# Work required
Repeat the material below. Keep every line exactly as written.

# Data under study
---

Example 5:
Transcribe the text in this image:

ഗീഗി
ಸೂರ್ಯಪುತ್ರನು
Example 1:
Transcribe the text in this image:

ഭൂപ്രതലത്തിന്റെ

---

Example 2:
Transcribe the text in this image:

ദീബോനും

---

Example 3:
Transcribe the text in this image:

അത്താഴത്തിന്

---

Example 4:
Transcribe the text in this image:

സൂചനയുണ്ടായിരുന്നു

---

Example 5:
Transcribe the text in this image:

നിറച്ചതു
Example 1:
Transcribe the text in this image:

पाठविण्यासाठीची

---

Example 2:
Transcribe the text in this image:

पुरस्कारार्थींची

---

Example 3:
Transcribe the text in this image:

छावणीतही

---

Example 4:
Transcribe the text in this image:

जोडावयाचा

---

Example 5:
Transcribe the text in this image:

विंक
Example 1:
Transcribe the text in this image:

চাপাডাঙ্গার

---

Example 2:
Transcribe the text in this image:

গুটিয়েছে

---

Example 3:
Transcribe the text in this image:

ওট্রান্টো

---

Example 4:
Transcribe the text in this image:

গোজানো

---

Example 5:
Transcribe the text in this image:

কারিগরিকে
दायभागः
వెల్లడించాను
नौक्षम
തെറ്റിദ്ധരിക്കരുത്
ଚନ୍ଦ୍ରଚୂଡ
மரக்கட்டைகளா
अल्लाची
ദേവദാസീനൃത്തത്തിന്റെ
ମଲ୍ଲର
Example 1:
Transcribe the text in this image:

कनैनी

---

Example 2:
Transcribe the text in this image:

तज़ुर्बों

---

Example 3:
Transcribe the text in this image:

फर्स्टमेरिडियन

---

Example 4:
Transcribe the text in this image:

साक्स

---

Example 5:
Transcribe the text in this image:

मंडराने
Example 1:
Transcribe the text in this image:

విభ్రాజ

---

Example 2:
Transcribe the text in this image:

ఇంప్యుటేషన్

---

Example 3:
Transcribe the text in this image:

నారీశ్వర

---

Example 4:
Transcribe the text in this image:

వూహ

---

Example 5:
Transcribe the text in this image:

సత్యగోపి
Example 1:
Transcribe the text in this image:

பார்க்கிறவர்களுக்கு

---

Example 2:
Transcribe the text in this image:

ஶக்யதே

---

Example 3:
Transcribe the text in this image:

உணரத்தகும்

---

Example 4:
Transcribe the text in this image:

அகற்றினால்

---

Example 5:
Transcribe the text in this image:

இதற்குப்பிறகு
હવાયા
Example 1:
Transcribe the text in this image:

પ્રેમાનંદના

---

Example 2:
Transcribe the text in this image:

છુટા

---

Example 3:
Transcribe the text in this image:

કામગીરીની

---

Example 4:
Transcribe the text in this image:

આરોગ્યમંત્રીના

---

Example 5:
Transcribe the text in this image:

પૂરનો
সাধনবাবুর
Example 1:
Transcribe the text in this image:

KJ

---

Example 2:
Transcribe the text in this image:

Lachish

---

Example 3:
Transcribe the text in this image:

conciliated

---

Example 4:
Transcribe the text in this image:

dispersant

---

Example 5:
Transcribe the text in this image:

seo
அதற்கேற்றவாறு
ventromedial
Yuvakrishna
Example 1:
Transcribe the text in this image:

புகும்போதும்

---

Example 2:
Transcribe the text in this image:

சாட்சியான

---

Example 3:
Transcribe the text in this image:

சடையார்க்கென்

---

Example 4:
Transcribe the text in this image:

# Output below
---

Example 5:
Transcribe the text in this image:

ഗീഗി
ಸೂರ್ಯಪುತ್ರನು
Example 1:
Transcribe the text in this image:

ഭൂപ്രതലത്തിന്റെ

---

Example 2:
Transcribe the text in this image:

ദീബോനും

---

Example 3:
Transcribe the text in this image:

അത്താഴത്തിന്

---

Example 4:
Transcribe the text in this image:

സൂചനയുണ്ടായിരുന്നു

---

Example 5:
Transcribe the text in this image:

നിറച്ചതു
Example 1:
Transcribe the text in this image:

पाठविण्यासाठीची

---

Example 2:
Transcribe the text in this image:

पुरस्कारार्थींची

---

Example 3:
Transcribe the text in this image:

छावणीतही

---

Example 4:
Transcribe the text in this image:

जोडावयाचा

---

Example 5:
Transcribe the text in this image:

विंक
Example 1:
Transcribe the text in this image:

চাপাডাঙ্গার

---

Example 2:
Transcribe the text in this image:

গুটিয়েছে

---

Example 3:
Transcribe the text in this image:

ওট্রান্টো

---

Example 4:
Transcribe the text in this image:

গোজানো

---

Example 5:
Transcribe the text in this image:

কারিগরিকে
दायभागः
వెల్లడించాను
नौक्षम
തെറ്റിദ്ധരിക്കരുത്
ଚନ୍ଦ୍ରଚୂଡ
மரக்கட்டைகளா
अल्लाची
ദേവദാസീനൃത്തത്തിന്റെ
ମଲ୍ଲର
Example 1:
Transcribe the text in this image:

कनैनी

---

Example 2:
Transcribe the text in this image:

तज़ुर्बों

---

Example 3:
Transcribe the text in this image:

फर्स्टमेरिडियन

---

Example 4:
Transcribe the text in this image:

साक्स

---

Example 5:
Transcribe the text in this image:

मंडराने
Example 1:
Transcribe the text in this image:

విభ్రాజ

---

Example 2:
Transcribe the text in this image:

ఇంప్యుటేషన్

---

Example 3:
Transcribe the text in this image:

నారీశ్వర

---

Example 4:
Transcribe the text in this image:

వూహ

---

Example 5:
Transcribe the text in this image:

సత్యగోపి
Example 1:
Transcribe the text in this image:

பார்க்கிறவர்களுக்கு

---

Example 2:
Transcribe the text in this image:

ஶக்யதே

---

Example 3:
Transcribe the text in this image:

உணரத்தகும்

---

Example 4:
Transcribe the text in this image:

அகற்றினால்

---

Example 5:
Transcribe the text in this image:

இதற்குப்பிறகு
હવાયા
Example 1:
Transcribe the text in this image:

પ્રેમાનંદના

---

Example 2:
Transcribe the text in this image:

છુટા

---

Example 3:
Transcribe the text in this image:

કામગીરીની

---

Example 4:
Transcribe the text in this image:

આરોગ્યમંત્રીના

---

Example 5:
Transcribe the text in this image:

પૂરનો
সাধনবাবুর
Example 1:
Transcribe the text in this image:

KJ

---

Example 2:
Transcribe the text in this image:

Lachish

---

Example 3:
Transcribe the text in this image:

conciliated

---

Example 4:
Transcribe the text in this image:

dispersant

---

Example 5:
Transcribe the text in this image:

seo
அதற்கேற்றவாறு
ventromedial
Yuvakrishna
Example 1:
Transcribe the text in this image:

புகும்போதும்

---

Example 2:
Transcribe the text in this image:

சாட்சியான

---

Example 3:
Transcribe the text in this image:

சடையார்க்கென்

---

Example 4:
Transcribe the text in this image:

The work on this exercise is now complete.